Prior visiting port Dar Es Salam in Tanzania, Pakistan Navy Ships were in Cape Town, South Africa, which is rich in natural and mineral resources and is called world’s storehouse of strategic raw materials. Both Pakistan and South Africa are enjoying friction less political relations.
However, there is a need to institute regular engagement at various levels including holding of bilateral Joint Commissions, increased bilateral trade and enhanced naval collaboration. The recent port calls by Pakistan Navy Ships, PNS MOAWIN and PNS ASLAT to African Nations has underscored and highlighted the untapped potential for further strengthening and promoting Pakistan’s relations with African countries especially in the field of trade and commerce. Moreover, the Pakistan Navy Ships whilst enroute port called to Morocco, Mauritania, Ghana, and Nigeria. Pakistan Navy Ships displayed commitment and desire on expanding the existing relations. During all these visits awareness on Pakistan’s sacrifices in fight against terrorism and Pakistan Navy’s role in ensuring maritime security and safety of global commons in being amicably conveyed. Furthermore, during their voyage both ships PNS MOAWIN and PNS ASLAT also highlighted the deteriorating situation in Indian occupied Kashmir (IoK) and the human rights violations being perpetrated by Indian armed forces against innocent people of IoK.

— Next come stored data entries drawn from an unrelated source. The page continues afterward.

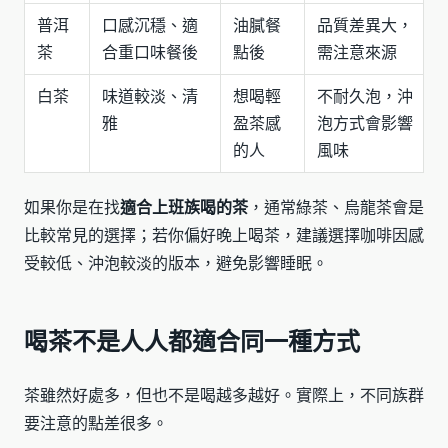
普洱
口感沉穩、適
油膩餐
品質差異大，
茶
合重口味餐後
點後
需注意來源
白茶
味道較淡、清
想喝輕
不耐久泡，沖
雅
盈茶感
泡方式會影響
的人
風味
如果你是在找
適合上班族喝的茶
，通常綠茶、烏龍茶會是
比較常見的選擇；若你偏好晚上喝茶，建議選擇咖啡因感
受較低、沖泡較淡的版本，避免影響睡眠。
喝茶不是人人都適合同一種方式
茶雖然好處多，但也不是喝越多越好。實際上，不同族群
要注意的點差很多。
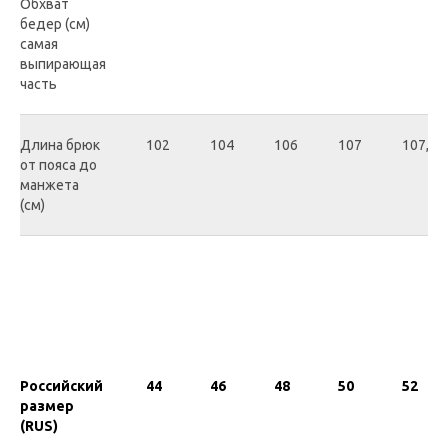
Обхват
бедер (см)
самая
выпирающая
часть
Длина брюк
102
104
106
107
107,5
от пояса до
манжета
(см)
Российский
44
46
48
50
52
размер
(RUS)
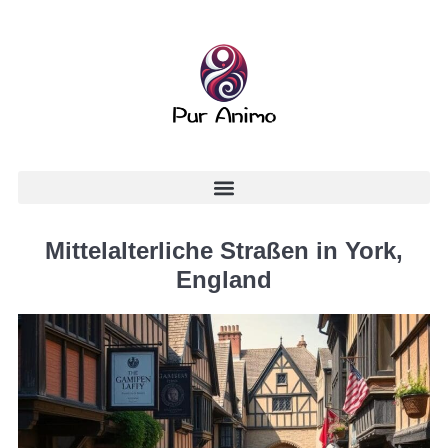
Mittelalterliche Straßen in York,
England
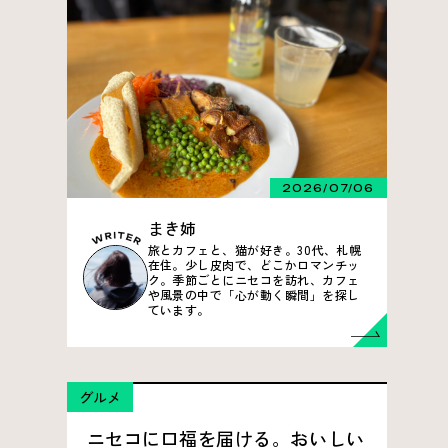
2026/07/06
まき姉
旅とカフェと、猫が好き。30代、札幌
在住。少し皮肉で、どこかロマンチッ
ク。季節ごとにニセコを訪れ、カフェ
や風景の中で「心が動く瞬間」を探し
ています。
グルメ
ニセコに口福を届ける。おいしい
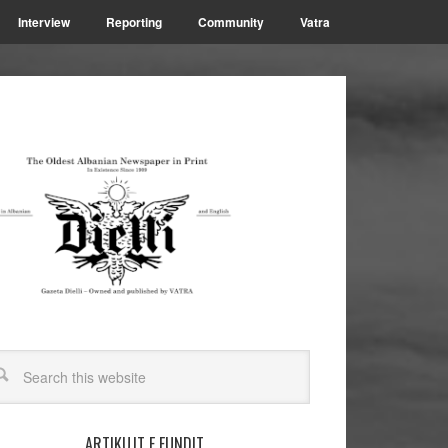
Interview
Reporting
Community
Vatra
ARTIKUJT E FUNDIT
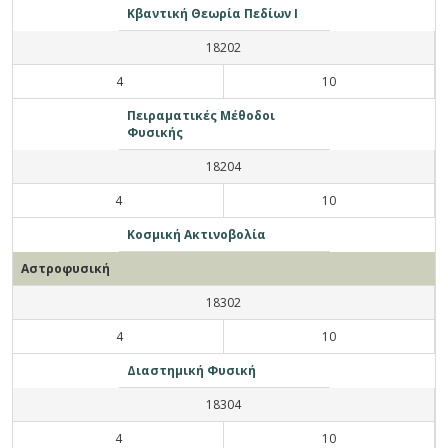
Κβαντική Θεωρία Πεδίων Ι
18202
4
10
Πειραματικές Μέθοδοι
Φυσικής
18204
4
10
Κοσμική Ακτινοβολία
Αστροφυσική
18302
4
10
Διαστημική Φυσική
18304
4
10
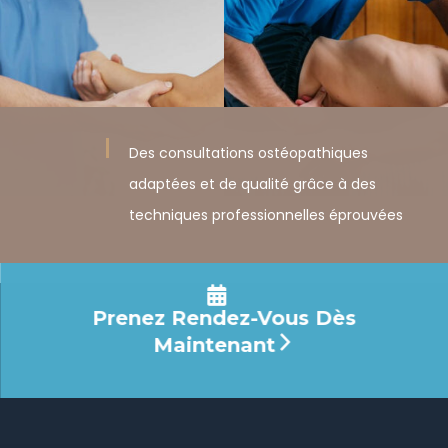
Des consultations ostéopathiques
adaptées et de qualité grâce à des
techniques professionnelles éprouvées
Prenez Rendez-Vous Dès
Maintenant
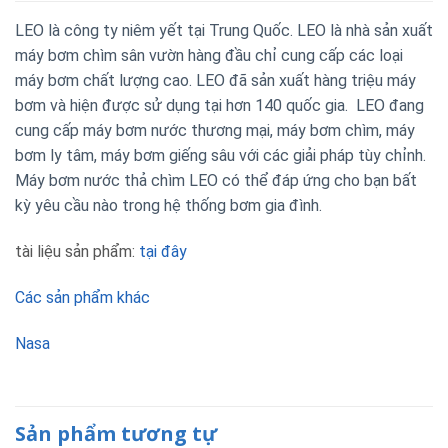
Sản phẩm tương tự
MÁY BƠM LY TÂM CNP
MÁY BƠM LY TÂM CNP
CHL 16-20
CHL 12-30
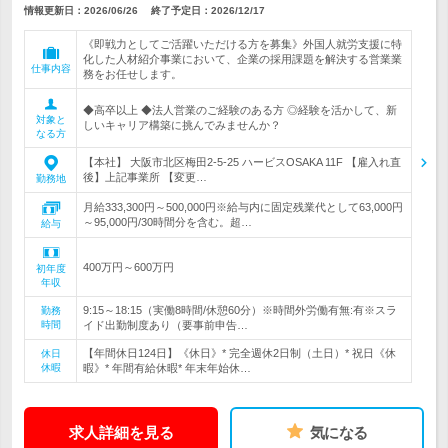
情報更新日：2026/06/26
終了予定日：
2026/12/17
《即戦力としてご活躍いただける方を募集》外国人就労支援に特
化した人材紹介事業において、企業の採用課題を解決する営業業
仕事内容
務をお任せします。
◆高卒以上 ◆法人営業のご経験のある方 ◎経験を活かして、新
対象と
しいキャリア構築に挑んでみませんか？
なる方
【本社】 大阪市北区梅田2-5-25 ハービスOSAKA 11F 【雇入れ直
後】上記事業所 【変更…
勤務地
月給333,300円～500,000円※給与内に固定残業代として63,000円
～95,000円/30時間分を含む。超…
給与
400万円～600万円
初年度
年収
9:15～18:15（実働8時間/休憩60分）※時間外労働有無:有※スラ
勤務
時間
イド出勤制度あり（要事前申告…
【年間休日124日】《休日》* 完全週休2日制（土日）* 祝日《休
休日
休暇
暇》* 年間有給休暇* 年末年始休…
求人詳細を見る
気になる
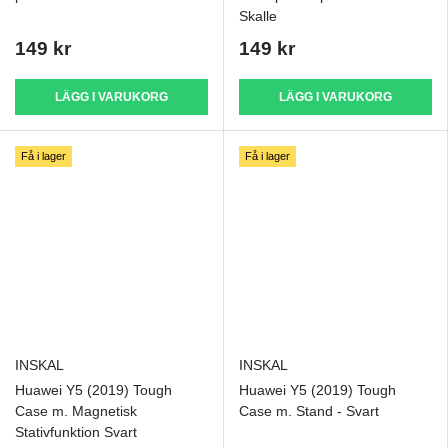
Skalle
149 kr
149 kr
LÄGG I VARUKORG
LÄGG I VARUKORG
Få i lager
Få i lager
INSKAL
INSKAL
Huawei Y5 (2019) Tough
Huawei Y5 (2019) Tough
Case m. Magnetisk
Case m. Stand - Svart
Stativfunktion Svart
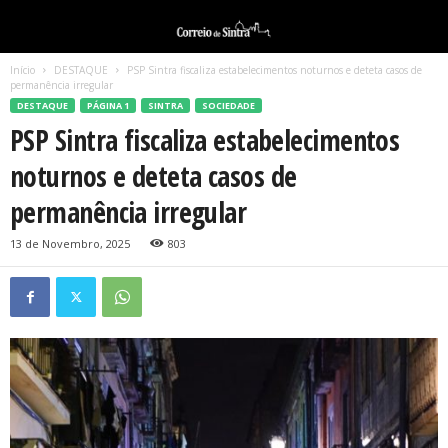
Início
DESTAQUE
PSP Sintra fiscaliza estabelecimentos noturnos e deteta casos de
permanência irregular
DESTAQUE
PÁGINA 1
SINTRA
SOCIEDADE
PSP Sintra fiscaliza estabelecimentos
noturnos e deteta casos de
permanência irregular
13 de Novembro, 2025
803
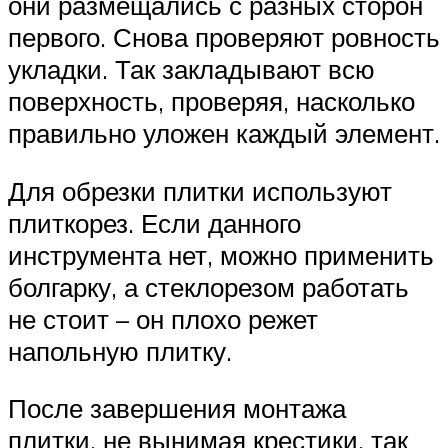
они размещались с разных сторон
первого. Снова проверяют ровность
укладки. Так закладывают всю
поверхность, проверяя, насколько
правильно уложен каждый элемент.
Для обрезки плитки используют
плиткорез. Если данного
инструмента нет, можно применить
болгарку, а стеклорезом работать
не стоит – он плохо режет
напольную плитку.
После завершения монтажа
плитки, не вынимая крестики, так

There is a great potential for further promoting Pakistan-Africa ties in all fields with the help of more people to people contacts, organizing seminars on trade promotion and Pakistani exhibitions. This would facilitate in identification of areas where mutual trade and investment are feasible. To conclude the years to come will require increased movement of trade, capital and human resources from both Pakistan to Tanzania alongside other African nations and vice versa. The flow of human capital and trade has laid the foundation for a relationship which continues to have a great scope for growth in the times to come.